Reliability of Individual Predictions Estimation for Claim Risk-Scoring Models

1 Like

Paper 1020-2021

Authors

Yuriy Chechulin, Jina Qu, Hudson Mahboubi, Terrance D'souza

(Workplace Safety and Insurance Board (WSIB))

Abstract

WSIB is an independent agency that administers compensation and no-fault insurance for Ontario workplaces. Using SAS(r), WSIB developed claim risk-scoring models that identify high-risk claims. Usual methods for assessing predictive model accuracy estimate an overall predictive power of the model (e.g., accuracy, C-statistic) averaged across all test observations. Even if the model is very accurate on average across all observations, it does not mean that individual predictions are of the same reliability across the data. If an individual prediction for an injured worker has low reliability, default action suggested by the model (e.g., triage into high- vs. low-risk group) may be ignored and additional human intervention can be taken. We use a model-independent approach to estimate the reliability of individual predictions for two example models: claim segmentation (binary outcome model, estimated using random forest) and case-based reserve (discrete-time survival analysis model). The explored approach does a remarkably good job separating reliable from unreliable individual predictions based on ROC curves, C-statistic and calibration curves calculated on the test (unseen) data. Identification of low reliability for individual predictions for claim risk-scoring models may help to avoid automatic action based on AI prediction for unreliable predictions. It may also trigger in-depth human intervention when it comes to additional data collection and development of an appropriate return-to-work plan.

Watch the presentation

Watch Relability of Individual Predictions Estimation for Claim Risk-Scoring Models by the author on the SAS Users YouTube channel.

INTRODUCTION

Standard methods for assessing a predictive model’s accuracy estimate an overall predictive power of a given model (such as accuracy, sensitivity, specificity, C-statistic, mean squared error [MSE], etc.) averaged across all test observations. Although these estimates evaluate model performance by summarizing the error contributions of all test examples, they provide no local information about the expected error of an individual prediction for a given unseen example [3]. Even if a given model is very accurate, on average, across all observations, it does not mean that individual predictions have the same reliability across the data.

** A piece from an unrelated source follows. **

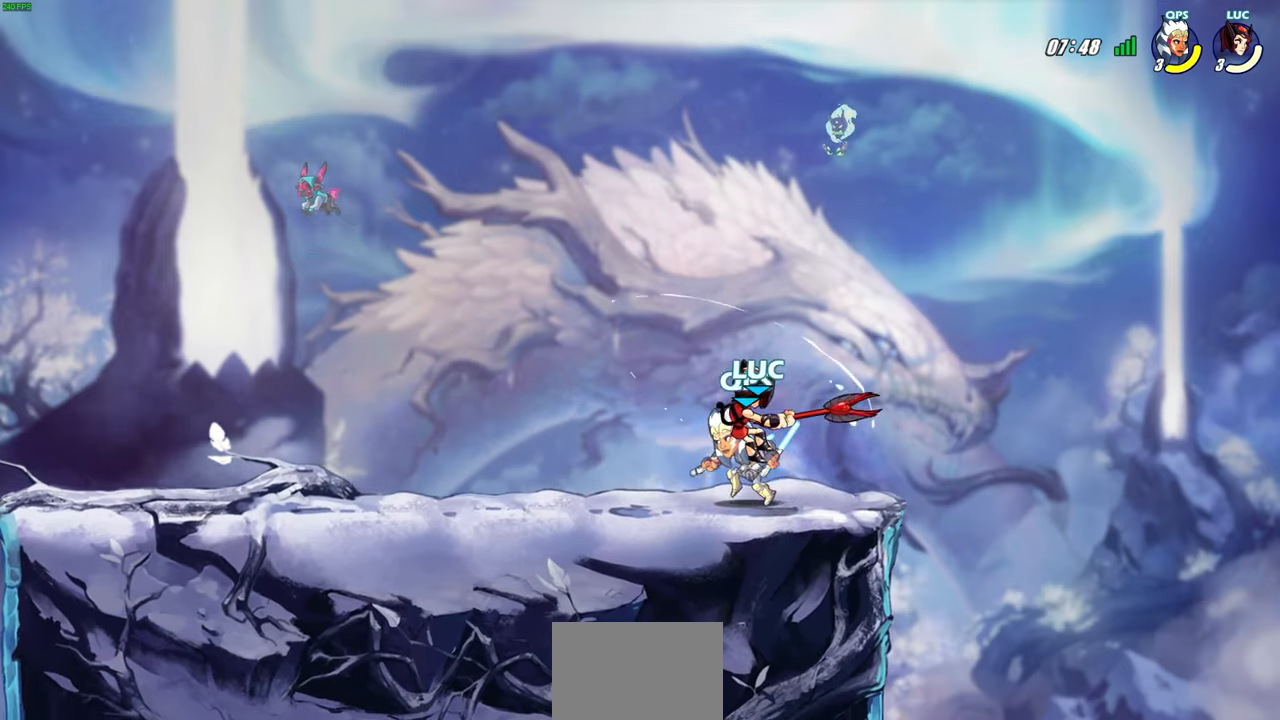
{"buttons": ["R2"], "left_stick": "up-right", "right_stick": "center", "events": [[200, "left_stick", "up-right"], [267, "CROSS", "down"], [300, "R2", "down"], [467, "CROSS", "up"]]}
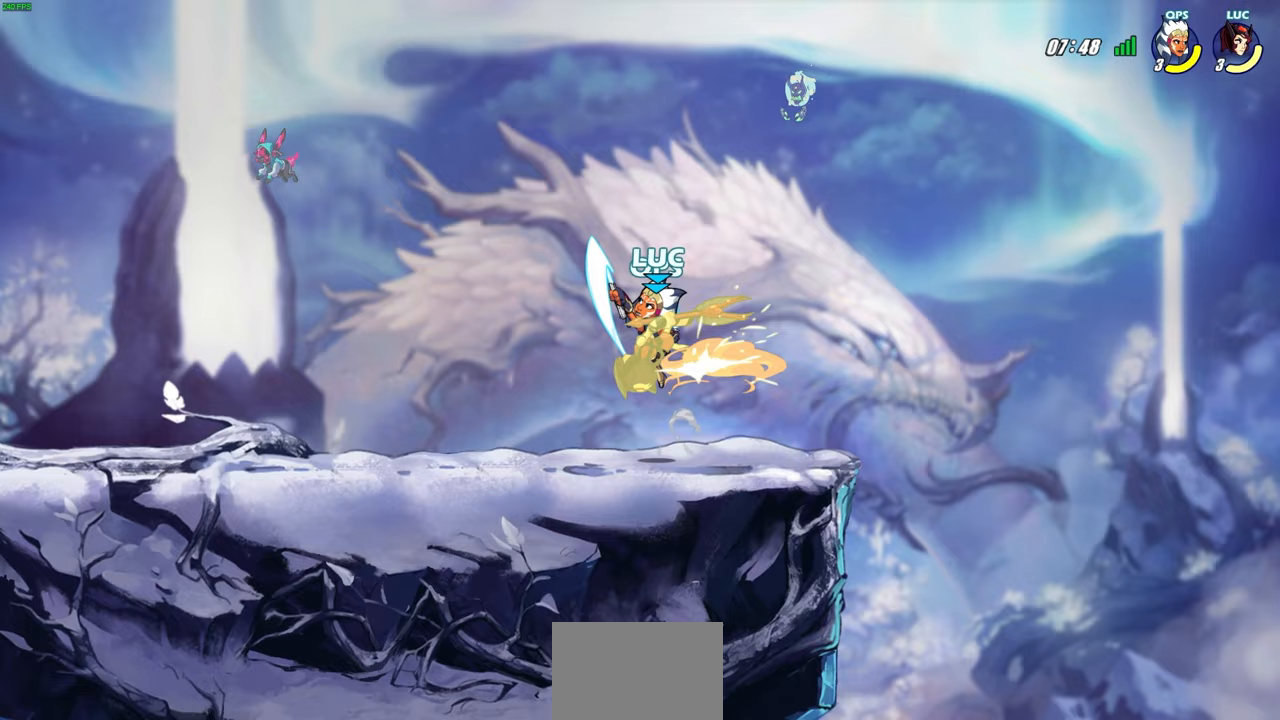
{"buttons": ["R2"], "left_stick": "left", "right_stick": "center", "events": [[17, "R2", "up"], [83, "left_stick", "down-left"], [200, "left_stick", "left"], [267, "R2", "down"]]}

We can broadly define reliability as correctness of each individual prediction (i.e. is this particular individual prediction indeed a true positive or a true negative outcome). Information on reliability of individual predictions is very important in high-risk settings, such as health care. Individual prediction reliability estimates can be directly shown to users to help them gauge whether they should trust the AI system. This is crucial when a model’s prediction influences important decisions such as a medical diagnosis [5]. While a given stroke risk model can be very accurate on average, physicians need to know whether or not to trust a given prediction for a particular patient. If individual prediction reliability is low, a physician may use other available means to create a care plan for the patient. The same is true in worker compensation settings: if an individual prediction for a person who has been injured at work has low reliability, the default action suggested by a given predictive model (for example, triage into high-risk versus low-risk group) can be ignored and additional human intervention can be taken to collect additional data and used to develop an appropriate return-to-work plan. A method is needed that identifies beforehand when an injured person belongs to a subgroup where the predictive model in question has reduced performance. We can define predictions for patients who belong to these poorly performing subgroups as unreliable because they correspond to misleading statements about a given patient’s risk [1].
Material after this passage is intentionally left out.